Beginning Friday, JPMorgan’s widely followed developing market debt index will include India’s government bonds.
The September shift allowed billions of dollars to enter the world’s fifth-largest economy.
Five things to know as global bond investors invest more in South Asia and stock markets see greater portfolio inflows.
WHAT INFLOWS?
Indian bonds should receive $2 billion in index-tracking fund inflows around June 28, followed by a similar amount each month and at least $20 billion over the next 10 months as the country slowly reaches maximum weight in the index
The market has collected $10.5 billion from active fund managers and other investors since September’s announcement, about six times the amount from early 2021 to August 2023.

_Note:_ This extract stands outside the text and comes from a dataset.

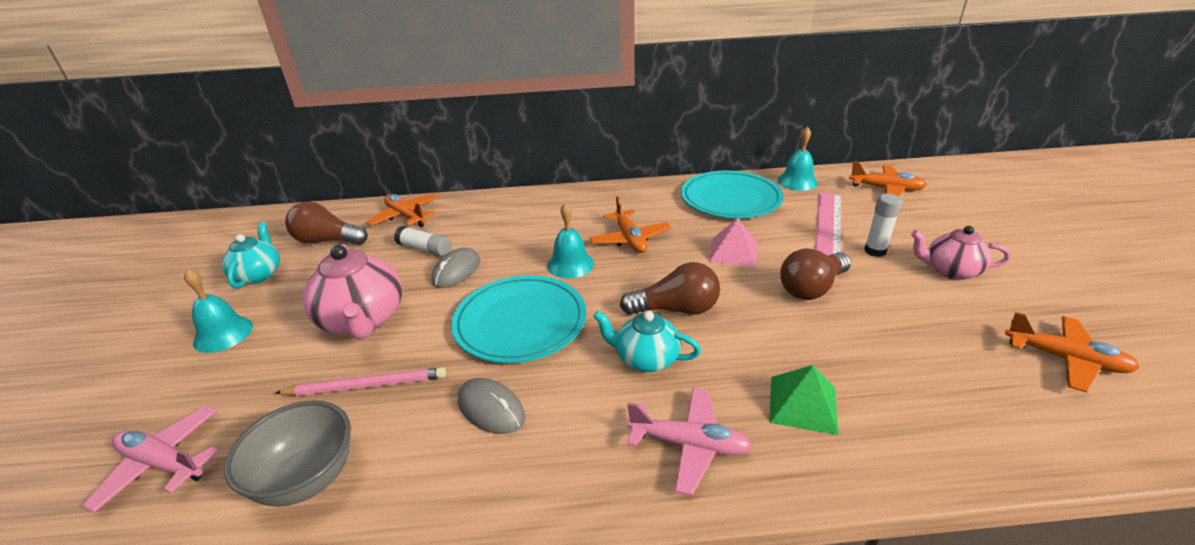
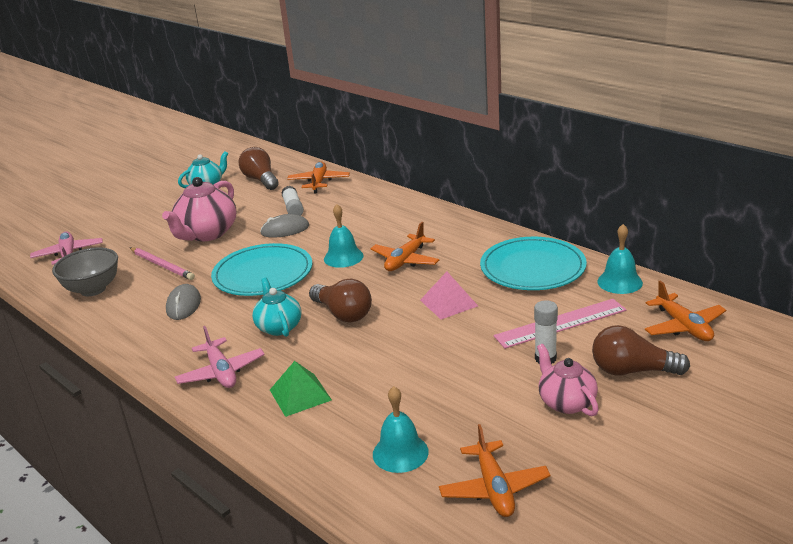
camera: 50 degrees right, 5 degrees down
turquoise bell [184,269,253,353] -> turquoise bell moved to [373,386,429,473]
brown light bulb [780,249,851,300] -> brown light bulb moved to [592,325,690,375]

WHAT ATTRACTS FOREIGN INVESTORS?
India’s rapid growth, fiscal discipline, low currency volatility, and central bank promise to lower inflation attract global investors.
JPMorgan forecasts foreign ownership of India’s debt to almost treble by 2025 from 2.4%.
India has a positive real yield. The government’s budgetary discipline, minimal currency volatility, and moderate inflation make it more appealing than other significant developing economies.
How would large flows affect the rupee?
Dollar inflows could support the local currency, but the RBI is likely to absorb dollars and stockpile forex reserves, preventing a major appreciation.
India has the fourth-largest currency reserves at $652.9 billion. The currency gains indirectly because substantial buffers enable the central bank to act and moderate volatility.
India’s active central bank has kept the rupee the most stable among developing market currencies.
“Lower volatility of the Indian rupee makes it an attractive carry story,” said Amundi Asset Management co-head of emerging markets fixed income Sergei Strigo.